The syrinx is made of stiff cartilage rings supporting soft tissues that vibrate to produce the complex songs and calls of modern birds. Cartilage does not fossilize as well as hard tissues such as bone. But the high mineral content in the syrinx’s rings sometimes allows for fossilization. All other known examples of fossilized syrinxes occur in birds that lived well after nonavian dinosaurs were extinct.

The team found the syrinx in a fossil of Vegavis iaai, a foot-propelled bird that lived during the end of the Cretaceous period (about 65 million years ago). The specimen in which the syrinx was found was discovered on Antarctica’s Vega Island in 1992 by a team from the Argentic Antarctic Institute, who gave it to Chatterjee for collaborative work. Chatterjee has built a reputation among the paleontological community; he and several students have been to Antarctica several times and amassed a large collection of fossils from Antarctica.

This specimen was preserved in hard sandstone, which concealed some of the features, and technology at that time did not allow for the kind of examination needed.

Since UT has a high-resolution CT scanning facility, Chatterjee reached out to Clarke, and in 2013, more than two decades after the discovery of the fossil, Clarke noticed the Vegavis fossil included a syrinx. For two years after that discovery the team searched the dinosaur fossil records for other examples of a syrinx, but so far has found none.
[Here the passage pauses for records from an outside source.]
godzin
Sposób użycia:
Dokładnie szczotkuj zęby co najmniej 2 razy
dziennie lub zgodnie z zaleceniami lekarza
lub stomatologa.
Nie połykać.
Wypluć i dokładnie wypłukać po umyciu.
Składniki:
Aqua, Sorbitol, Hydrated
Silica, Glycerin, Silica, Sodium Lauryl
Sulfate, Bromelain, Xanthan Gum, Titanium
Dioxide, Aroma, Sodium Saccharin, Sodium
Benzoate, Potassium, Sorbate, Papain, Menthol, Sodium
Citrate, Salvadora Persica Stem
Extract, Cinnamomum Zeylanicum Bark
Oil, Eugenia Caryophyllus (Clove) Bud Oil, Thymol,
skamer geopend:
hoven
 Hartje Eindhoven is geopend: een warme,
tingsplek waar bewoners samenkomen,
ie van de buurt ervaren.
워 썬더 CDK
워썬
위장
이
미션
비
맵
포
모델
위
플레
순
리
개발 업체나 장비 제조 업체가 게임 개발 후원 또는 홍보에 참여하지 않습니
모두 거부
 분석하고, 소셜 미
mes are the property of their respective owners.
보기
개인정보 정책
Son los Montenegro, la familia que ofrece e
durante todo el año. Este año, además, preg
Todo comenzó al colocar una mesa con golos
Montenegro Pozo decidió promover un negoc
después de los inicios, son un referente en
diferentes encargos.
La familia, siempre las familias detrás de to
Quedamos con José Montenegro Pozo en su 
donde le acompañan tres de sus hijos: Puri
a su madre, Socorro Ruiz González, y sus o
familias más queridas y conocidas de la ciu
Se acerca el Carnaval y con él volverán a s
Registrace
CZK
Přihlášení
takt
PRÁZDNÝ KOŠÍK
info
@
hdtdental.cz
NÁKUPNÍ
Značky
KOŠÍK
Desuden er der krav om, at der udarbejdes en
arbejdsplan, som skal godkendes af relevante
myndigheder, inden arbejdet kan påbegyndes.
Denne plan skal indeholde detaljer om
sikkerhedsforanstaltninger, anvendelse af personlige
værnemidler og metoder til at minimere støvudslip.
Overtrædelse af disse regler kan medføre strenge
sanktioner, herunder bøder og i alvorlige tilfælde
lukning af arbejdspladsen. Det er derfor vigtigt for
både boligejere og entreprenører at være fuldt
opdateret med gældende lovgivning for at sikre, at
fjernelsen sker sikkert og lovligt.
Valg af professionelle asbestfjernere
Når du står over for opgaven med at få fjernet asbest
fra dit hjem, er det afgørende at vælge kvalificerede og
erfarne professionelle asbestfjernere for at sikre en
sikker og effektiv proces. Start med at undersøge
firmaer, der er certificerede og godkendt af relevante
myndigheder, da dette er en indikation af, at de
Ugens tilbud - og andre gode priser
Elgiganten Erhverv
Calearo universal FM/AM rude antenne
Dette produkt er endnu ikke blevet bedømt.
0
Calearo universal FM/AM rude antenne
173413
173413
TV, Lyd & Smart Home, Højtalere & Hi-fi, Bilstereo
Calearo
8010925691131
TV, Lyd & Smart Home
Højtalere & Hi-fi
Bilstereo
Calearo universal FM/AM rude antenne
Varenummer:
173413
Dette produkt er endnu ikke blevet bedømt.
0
“We all know birds can sing or can make specific calls, but the origin of vocalization remains unexplored in birds,” Chatterjee said. “For the first 100 million years of bird evolution, there is no direct evidence of vocalization preserved in the fossil record. Vegavis, the ancestor of modern birds, is the oldest known fossil that shows unequivocal skeletal evidence of a syrinx, implying these ancient birds communicated with other members of the same species.”

The asymmetrical shape of the syrinx indicates the extinct species could have made honking noises via two sound sources in the right and left parts of the organ. The researchers also scanned syrinxes of other birds to compare with the Vegavis syrinx. This included 12 syrinxes from living birds and the next oldest fossilized syrinx, which had not yet been studied.

Other collaborators include Franz Goller, a physiologist at the University of Utah; Zhiheng Li, a professor at the Chinese Academy of Sciences; Tobias Riede, a professor at Midwestern University in Arizona; and Fernando Novas and Federico Agnolin of the Museo Argentino de Ciencias Naturales Bernardino Rivadavia.

The study was funded by the Gordon and Betty Moore Foundation, the National Science Foundation Office of Polar Programs and the Agencia Nacional do Promoción Cientifica y Technológica.